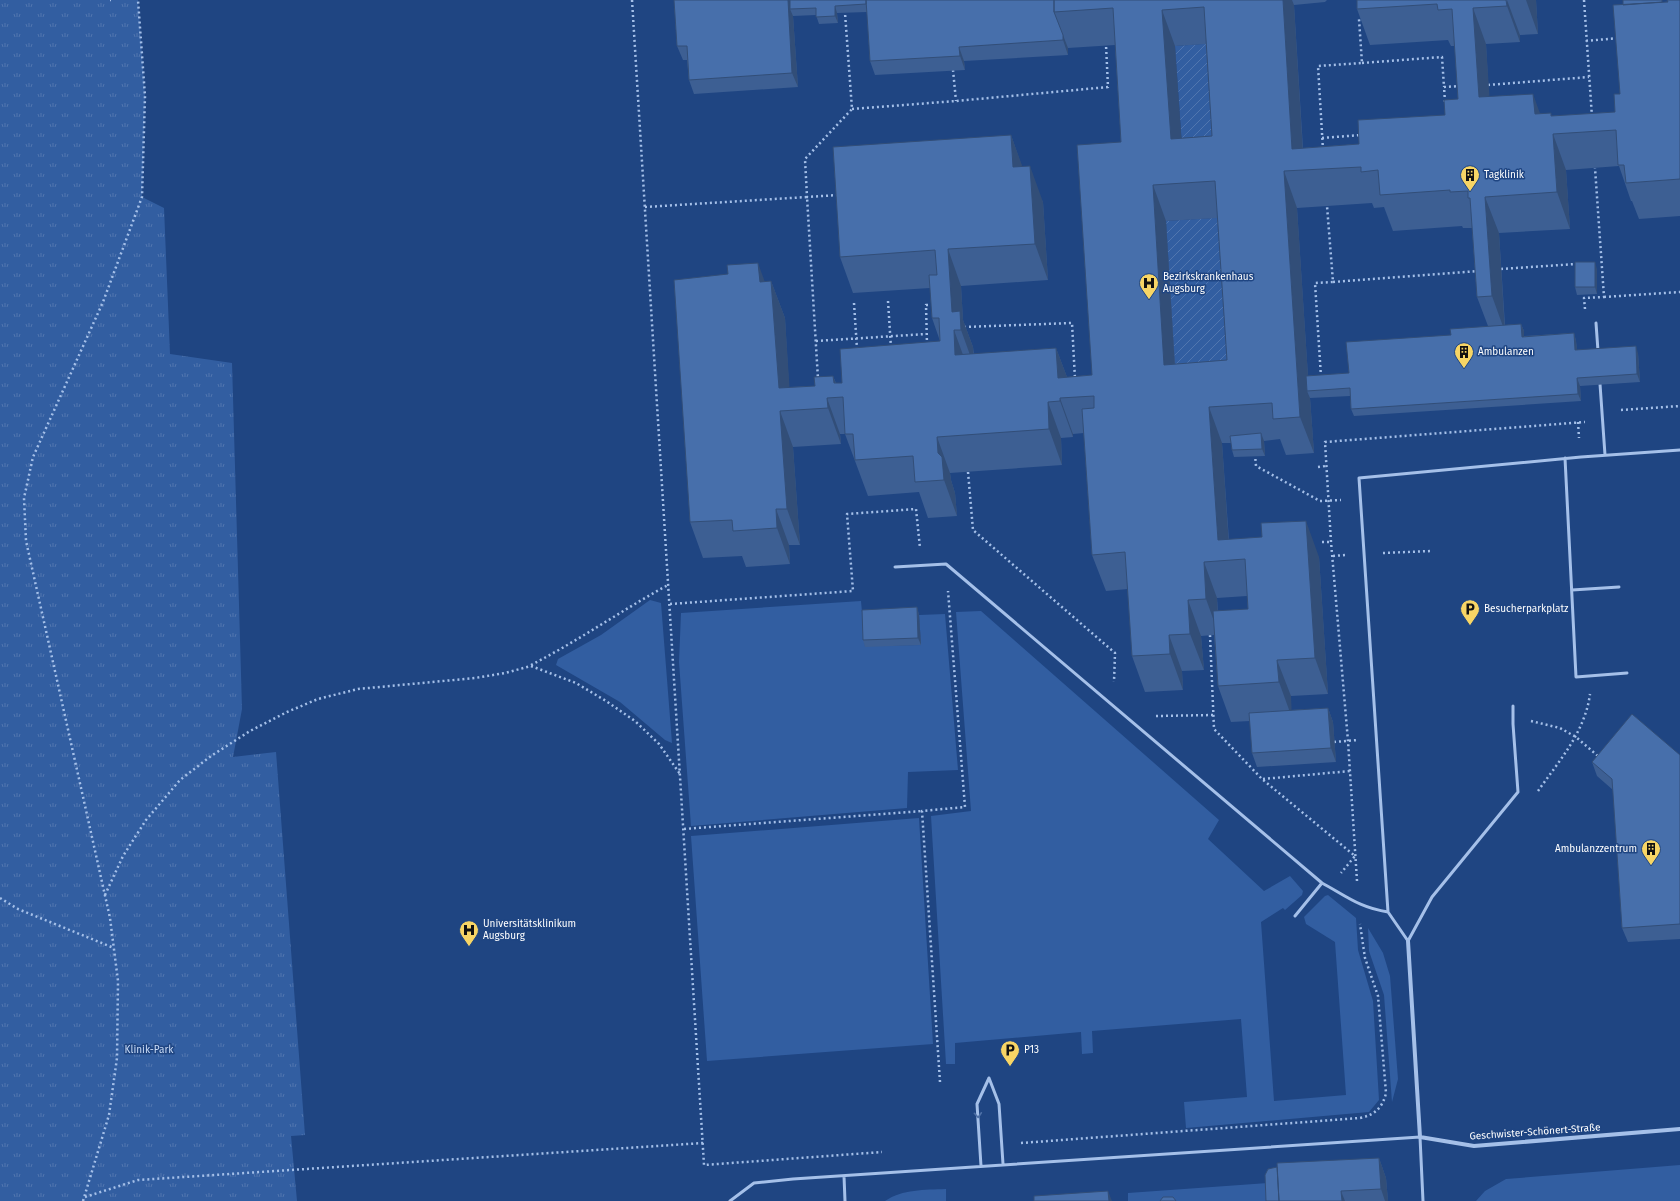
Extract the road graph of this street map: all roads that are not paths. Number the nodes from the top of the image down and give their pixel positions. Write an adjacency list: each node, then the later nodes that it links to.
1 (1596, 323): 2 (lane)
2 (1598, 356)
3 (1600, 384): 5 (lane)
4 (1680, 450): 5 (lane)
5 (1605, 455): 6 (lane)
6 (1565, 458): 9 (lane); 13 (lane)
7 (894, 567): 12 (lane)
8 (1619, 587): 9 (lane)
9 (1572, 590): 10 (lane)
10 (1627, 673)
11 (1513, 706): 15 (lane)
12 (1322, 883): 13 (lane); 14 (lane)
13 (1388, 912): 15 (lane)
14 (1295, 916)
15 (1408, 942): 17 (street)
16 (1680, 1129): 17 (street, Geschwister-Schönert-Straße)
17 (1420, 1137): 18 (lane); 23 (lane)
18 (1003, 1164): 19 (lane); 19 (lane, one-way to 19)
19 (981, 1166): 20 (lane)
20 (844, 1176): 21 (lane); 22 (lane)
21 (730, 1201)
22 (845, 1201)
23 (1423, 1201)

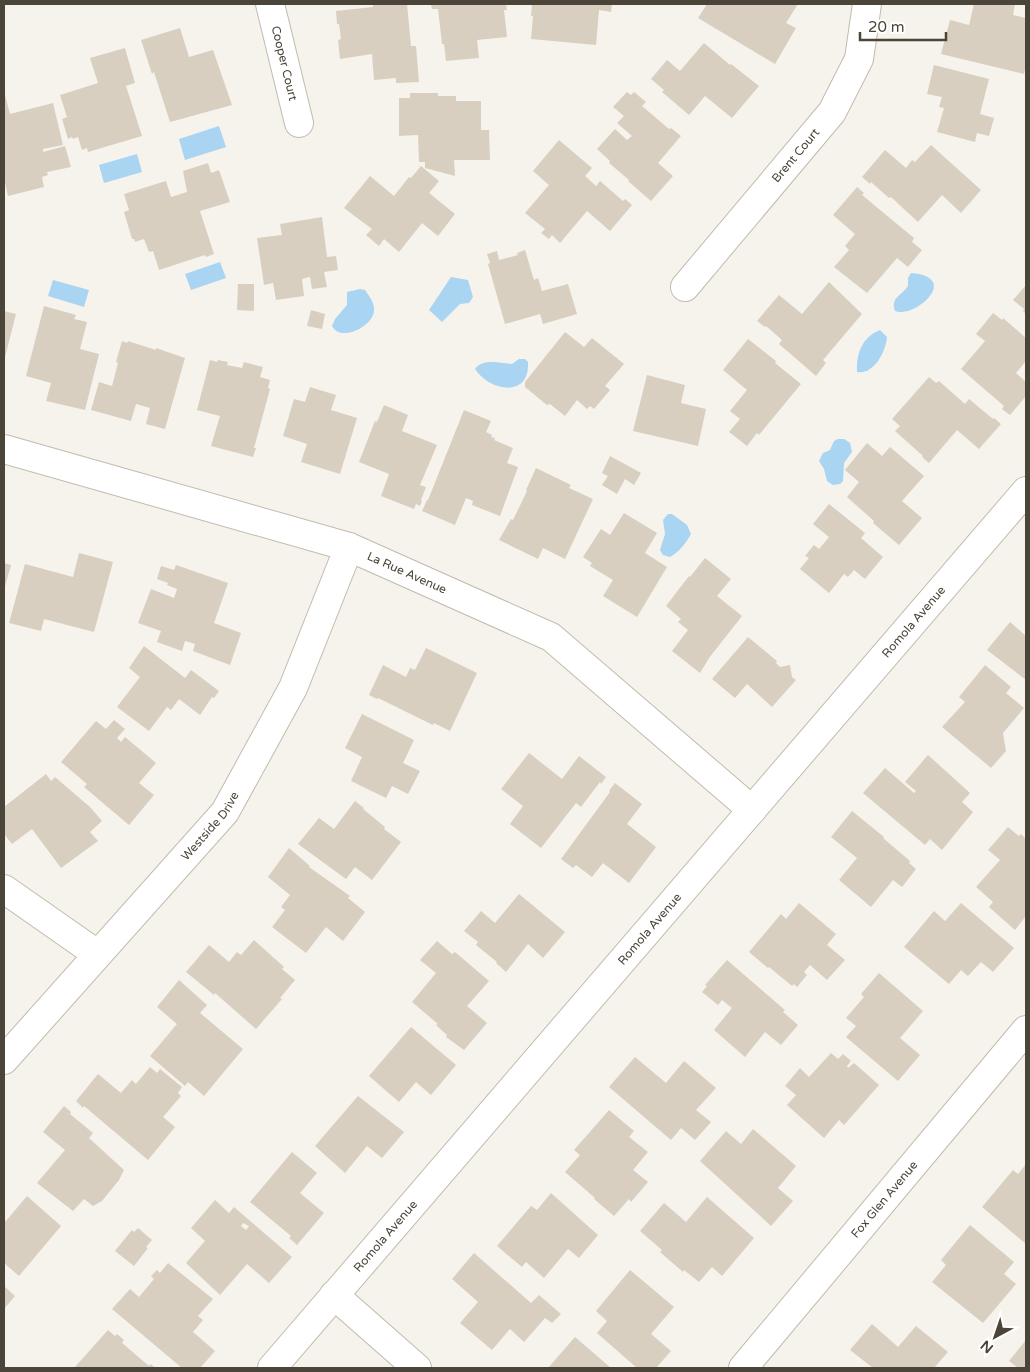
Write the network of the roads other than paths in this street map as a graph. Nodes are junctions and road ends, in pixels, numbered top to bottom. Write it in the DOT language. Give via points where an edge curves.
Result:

▶ [EXERCISE GOAL]: Drop the pictures and reproduce the rest of the data above exactly.

▶ [TASK RESPONSE]:
Extract the road graph of this street map: all roads that are not paths. Number the nodes from the top of the image down and give their pixel positions. Write an adjacency list: each node, then the later nodes that it links to.
1 (1596, 323): 2 (lane)
2 (1598, 356)
3 (1600, 384): 5 (lane)
4 (1680, 450): 5 (lane)
5 (1605, 455): 6 (lane)
6 (1565, 458): 9 (lane); 13 (lane)
7 (894, 567): 12 (lane)
8 (1619, 587): 9 (lane)
9 (1572, 590): 10 (lane)
10 (1627, 673)
11 (1513, 706): 15 (lane)
12 (1322, 883): 13 (lane); 14 (lane)
13 (1388, 912): 15 (lane)
14 (1295, 916)
15 (1408, 942): 17 (street)
16 (1680, 1129): 17 (street, Geschwister-Schönert-Straße)
17 (1420, 1137): 18 (lane); 23 (lane)
18 (1003, 1164): 19 (lane); 19 (lane, one-way to 19)
19 (981, 1166): 20 (lane)
20 (844, 1176): 21 (lane); 22 (lane)
21 (730, 1201)
22 (845, 1201)
23 (1423, 1201)

Write the network of the roads other than paths in this street map as a graph. Nodes are junctions and road ends, in pixels, numbered top to bottom. Write it in the DOT language. Give via points where an edge curves.
Result:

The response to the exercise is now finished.